Comme prévu, le parti du jeune président français Emmanuel Macron a remporté dimanche la majorité absolue à l’assemblée nationale. Même si la droite résiste cette fois-ci avec une centaine de sièges, mieux que le Parti socialiste (une trentaine), c’est bien une vague violette qui va déferler sur le palais de Bourbon. Après avoir balayé Marine Le Pen à la présidentielle du 7 Mai, le chef de l’État dispose désormais d’une nette majorité pour pouvoir mettre en œuvre son programme.

En dehors des enjeux franco francais où l’on va continuer à s’interroger sur le taux de participation historiquement bas (56,6% d’abstention) et où la nouvelle majorité va se mettre au travail face à quelques rescapés du phénomène Macron – les Jean Luc Mélenchon, Marine Le Pen, Éric Woerth ou encore Éric Ciotti, qui l’attendent de pieds fermes sur la controversée loi travail, de l’autre côté de la méditerranée, la marche victorieuse d’Emmanuel Macron n’en finit plus de susciter l’admiration. Du fait notamment qu’elle permet, à l’image de la dernière présidentielle, de renouveler la classe politique.

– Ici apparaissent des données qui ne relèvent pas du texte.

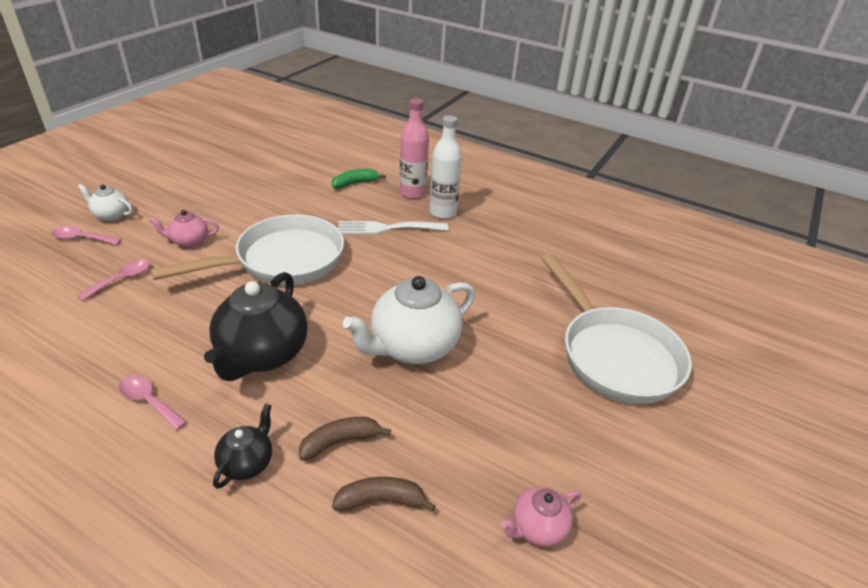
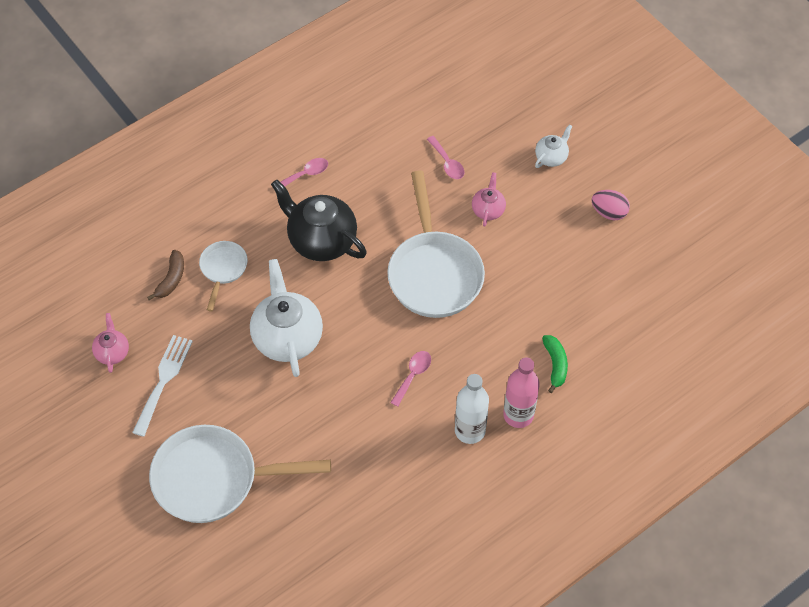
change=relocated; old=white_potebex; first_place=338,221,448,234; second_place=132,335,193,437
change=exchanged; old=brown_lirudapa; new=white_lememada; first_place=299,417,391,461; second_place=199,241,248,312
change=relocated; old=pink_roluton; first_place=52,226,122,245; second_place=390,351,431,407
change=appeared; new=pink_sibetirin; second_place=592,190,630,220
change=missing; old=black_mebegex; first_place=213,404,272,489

Pour cette Afrique toujours intéressée par la politique française, voir autant d’hommes et des femmes issus du secteur privé et totalement inconnus du grand public il y a encore quelques mois, se faire élire à l’Assemblée nationale, est quelque chose à la fois d’admiratif et qui suscite de l’envie.

Des journalistes, des mathématiciens et des jeunes chefs d’entreprises qui sortent des politiciens professionnels. Voilà qui devra inspirer sur le continent où des dynasties ont la mainmise sur les circonscriptions électorales devenues leur propriété privée depuis des années. Circonscriptions dans lesquelles le siège de député passe de pères en fils, puis de fils en petit fils. Du moins dans les pays où les élections sont encore organisés, sans laisser la moindre chance aux nouveaux venus. Enfin oui… cas même. Si ces nouveaux venus tissent certains liens clientelistes avec les politiciens ou le système patrimonial qui caractérise la vie politique en Afrique : cousin, gendre ou encore petite amie.

La France de Macron a démontré que des éléphants comme Patrick Balkany enraciné depuis de décennies à Levallois-Perret, mais miné par les affaires, pouvait se faire éliminer de la circonscription électorale de Hautes-Seines dès le premier tour par une illustre inconnue de 38 ans. Pour ne prendre que cet exemple parmi les nombreuses situations de l’acte final du phénomène Macron. Pour le bien de la politique comme on aimerait le voir au sud de la Méditerranée.